Thursday, June 29, 2006

Moving on up in the capital structure

The recent increase in the awareness of market volatility has left people asking the same question that Vladimir Lenin asked in 1902. What is to be done?

The simplest answer is to move up in the capital structure by owning bonds. Because of uncertainty about the movement of interest rates, the best choice is something that is fairly insensitive to interest rate fluctuations. Sensitivity to interest rates is mostly dependent on an bond's duration and coupon interest rate. Higher interest rates and shorter time to maturity mean less sensitivity.

Both of these desirable attributes are found in floating rate income funds. These are mutual funds which invest in junk bank loans. These loans are repackaged in the form of floating rate notes, which then trade in the OTC market. Although the obligors tend have fairly poor credit (BB and B), the bank loans are the most senior debt in the capital structure. The combination of high interest rates, ultrashort duration, and seniority make investing in bank loans very profitable and yet safer than investing in junk bonds.

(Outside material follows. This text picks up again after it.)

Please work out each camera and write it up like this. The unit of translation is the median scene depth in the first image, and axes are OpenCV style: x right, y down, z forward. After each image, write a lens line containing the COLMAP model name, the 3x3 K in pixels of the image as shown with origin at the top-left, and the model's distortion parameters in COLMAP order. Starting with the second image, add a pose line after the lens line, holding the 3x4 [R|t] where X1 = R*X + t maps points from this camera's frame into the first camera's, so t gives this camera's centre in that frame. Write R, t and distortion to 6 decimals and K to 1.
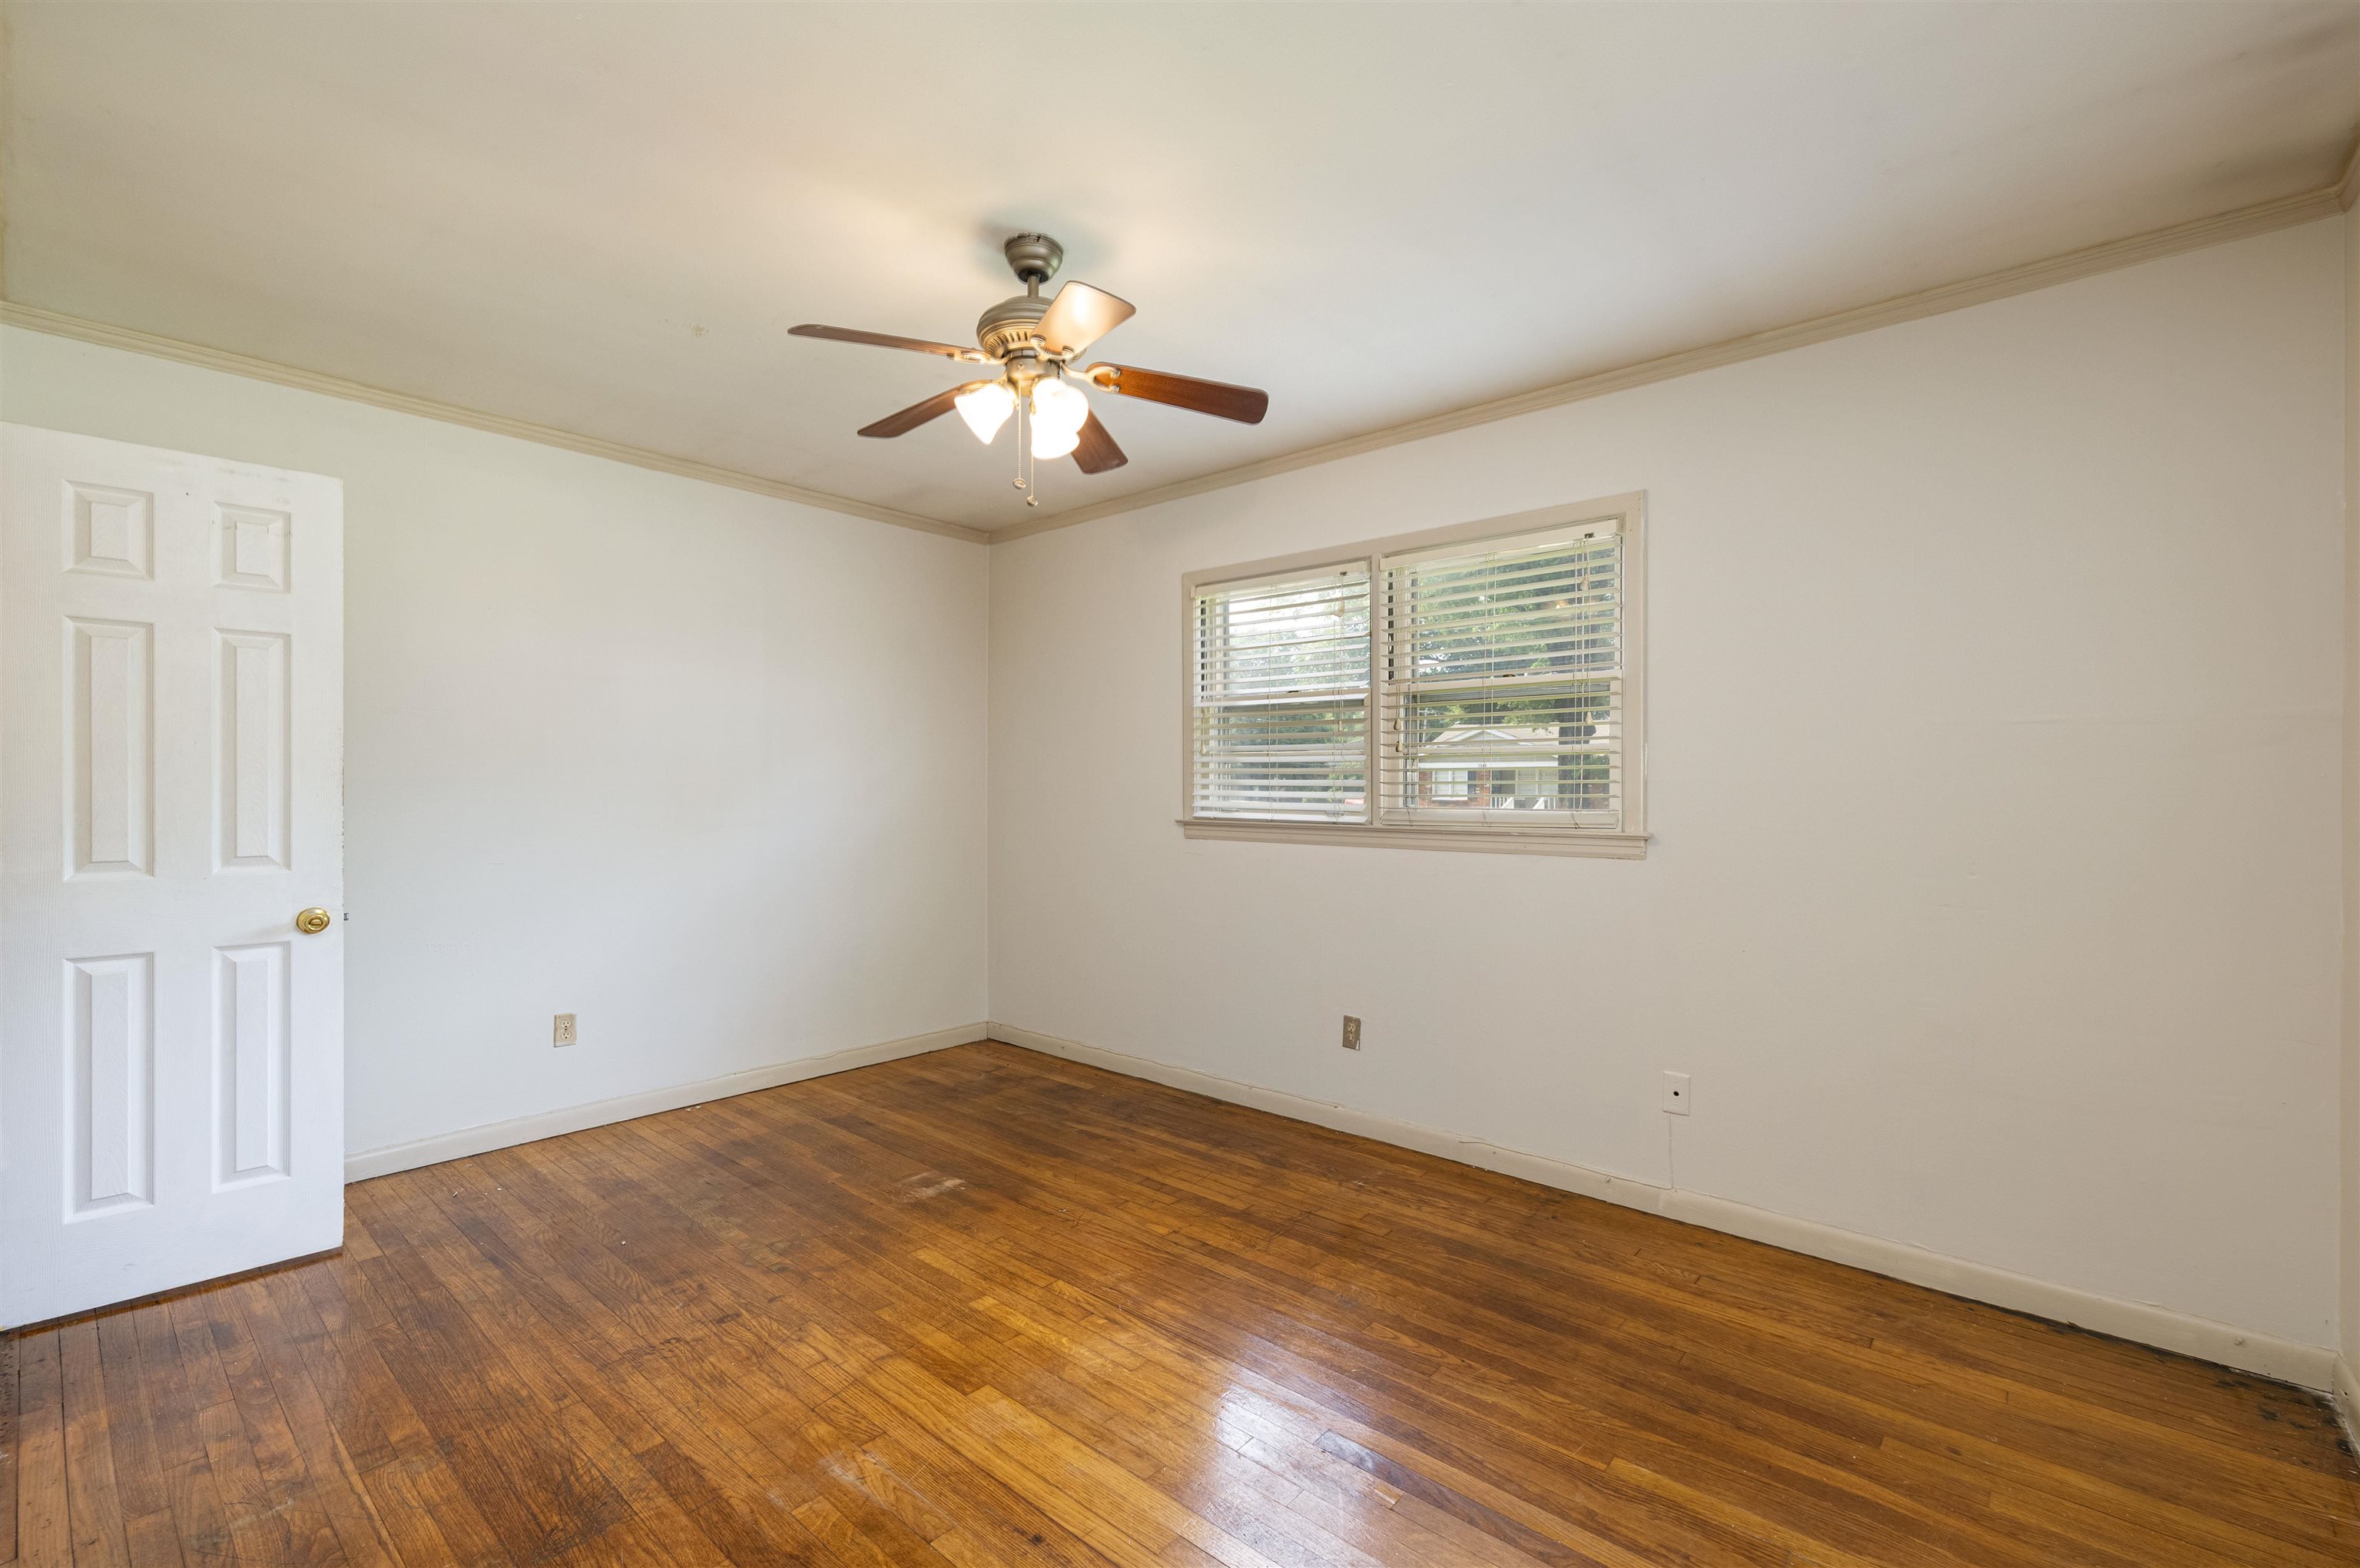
lens RADIAL K [[990.8, 0, 1177.6], [0, 990.8, 787.3], [0, 0, 1]] dist [-0.003554, 0.000661]
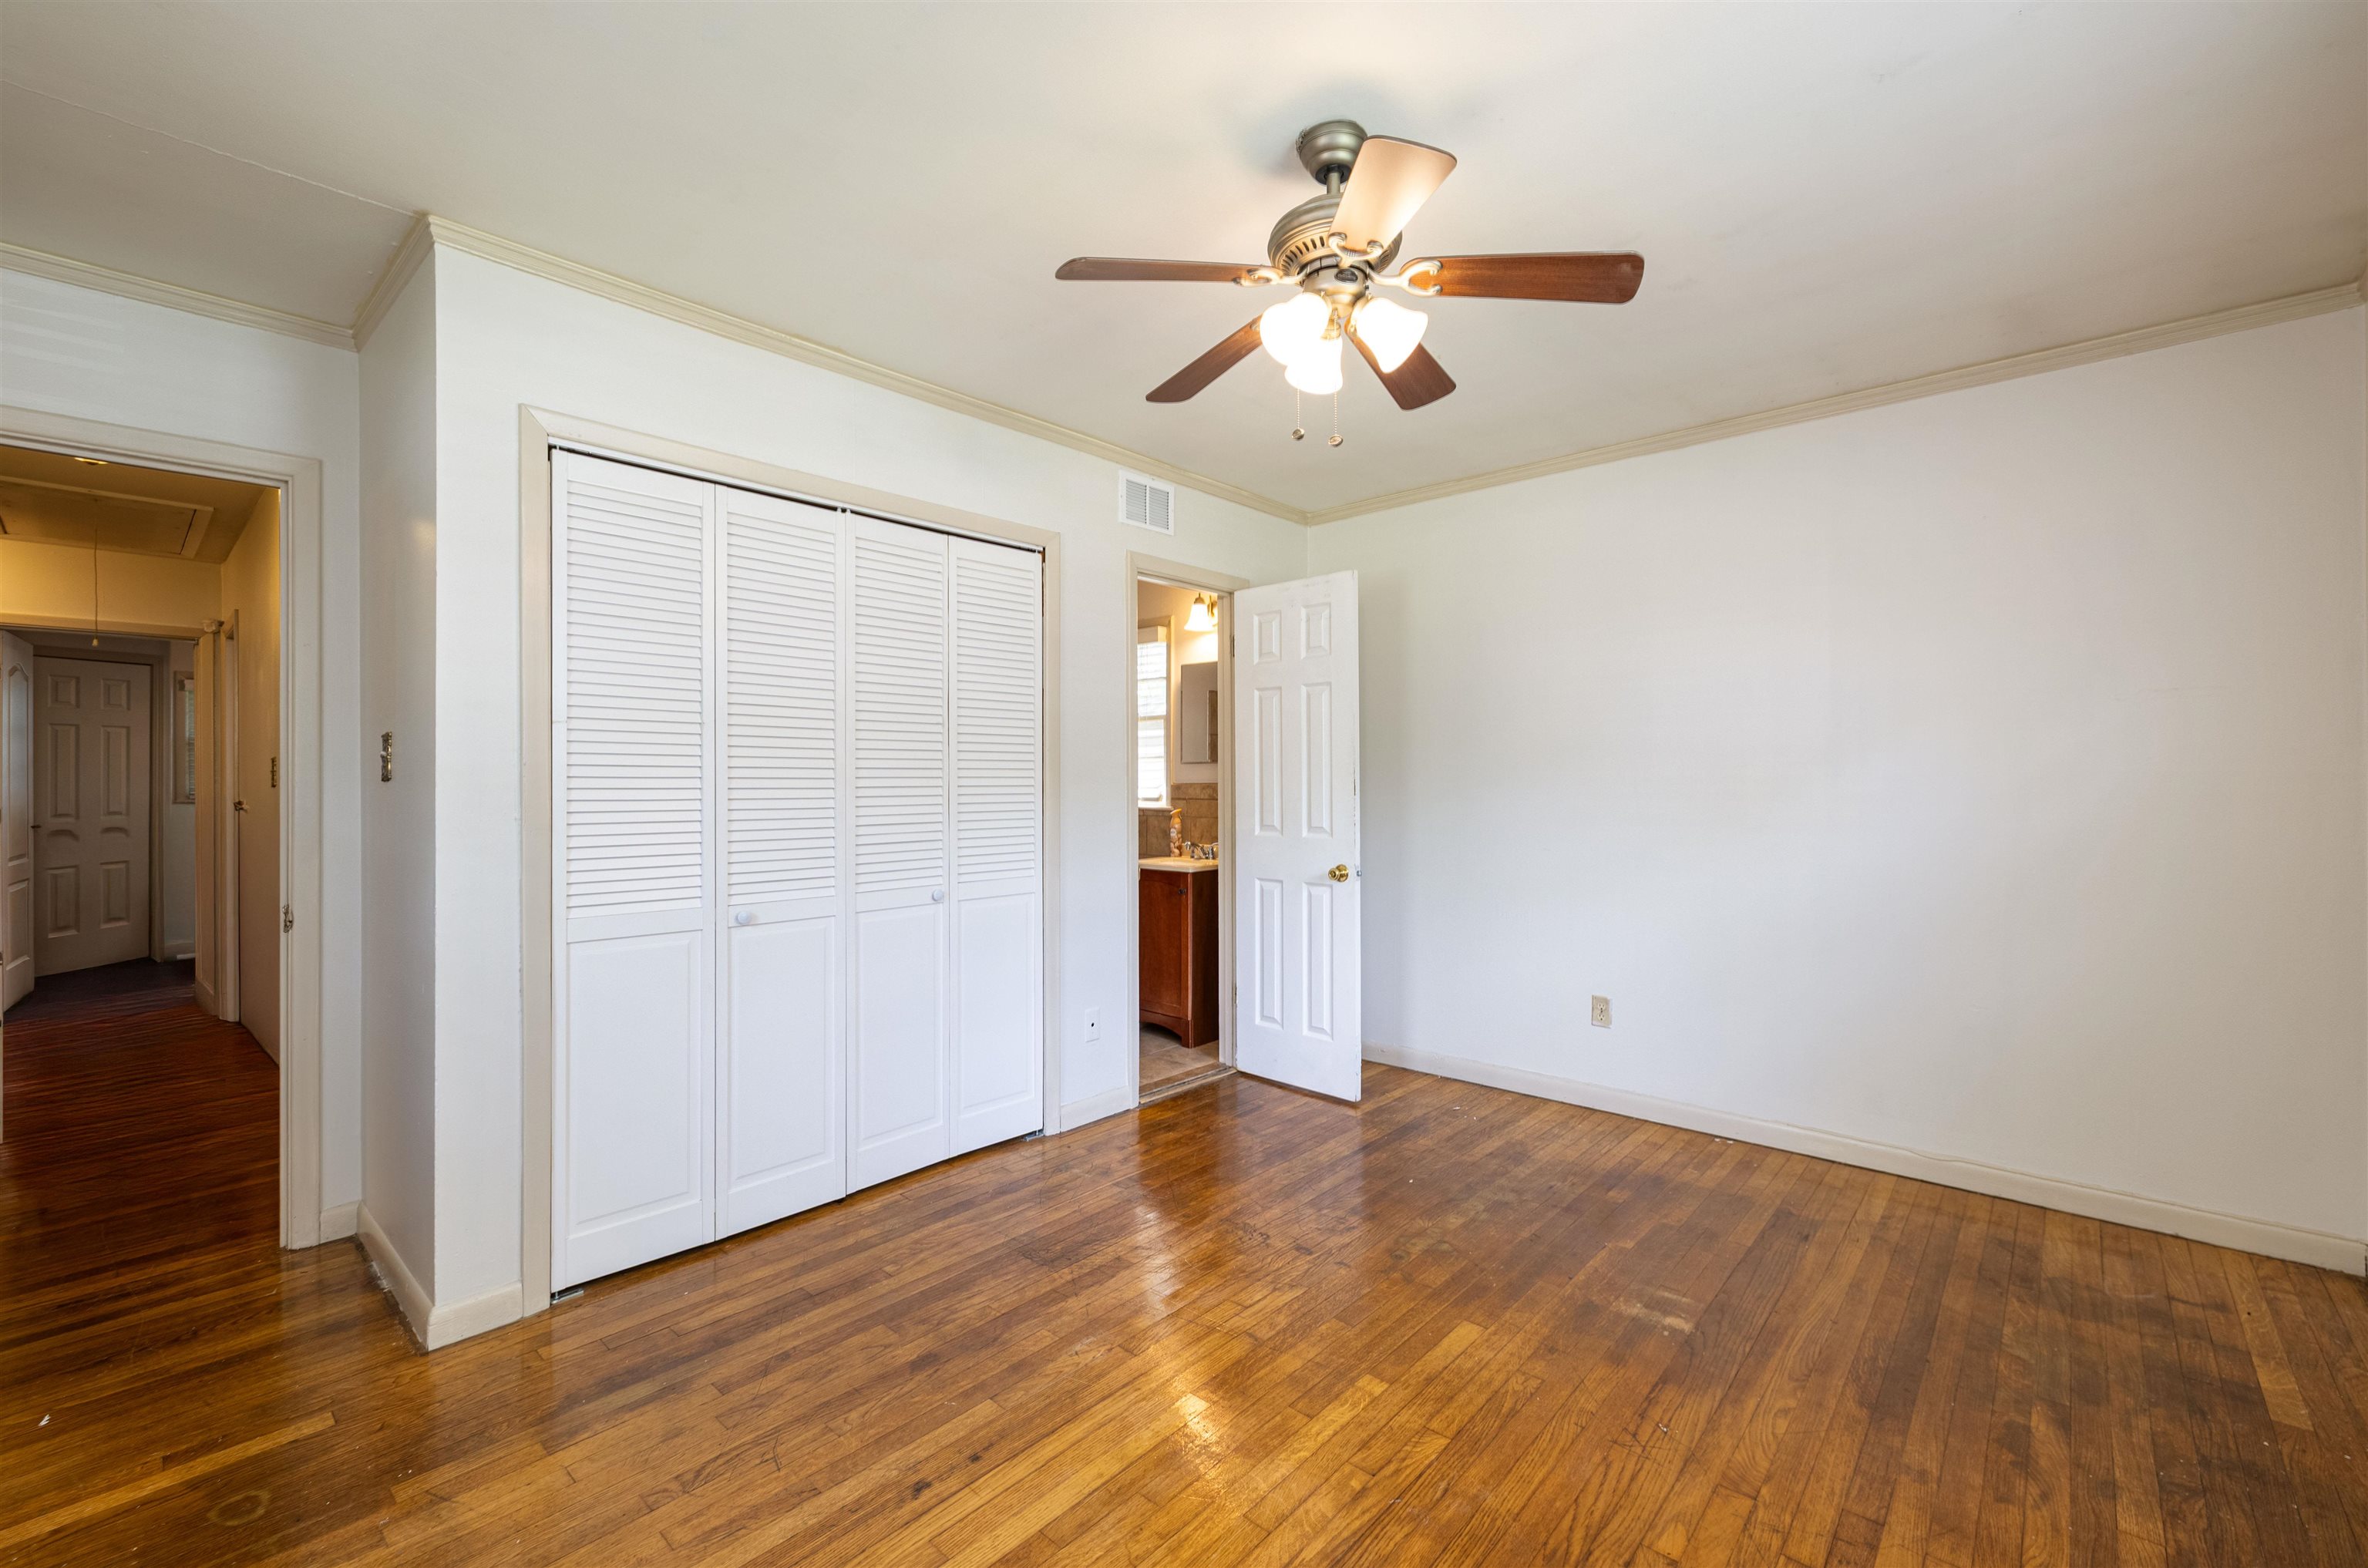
lens RADIAL K [[996.7, 0, 1201.8], [0, 996.7, 779.2], [0, 0, 1]] dist [-0.000114, -0.000209]
pose [[0.004069, -0.004613, -0.999981, 0.523004], [0.000828, 0.999989, -0.004610, 0.000975], [0.999991, -0.000809, 0.004073, 0.665055]]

For example the Fidelity Floating Rate High Income Fund (FFRHX) is currently yielding 6.16% and over the past 12 months the share price has fluctuated between $9.93-$9.99. That does look quite nice when compared to the current market gyrations.

I think it is silly to talk about reducing market exposure via short ETF and exotic options strategies when the simplest solution is to directly reduce your exposure. I.e. by selling broad based ETF's/mutual funds that are core portfolio holdings.If your portfolio is scattered between 10 different funds, then now is good time to think about consolidating it.

Equity investments are correlated with each other. You aren't gaining much by investing in 10 different slices of the same cake. At the same time you are losing flexibility as well as having higher trading costs when making changes in allocation. Reinvesting capital that is now in stocks into cash assets and fixed income is the best way to reduce market exposure while gaining real diversification.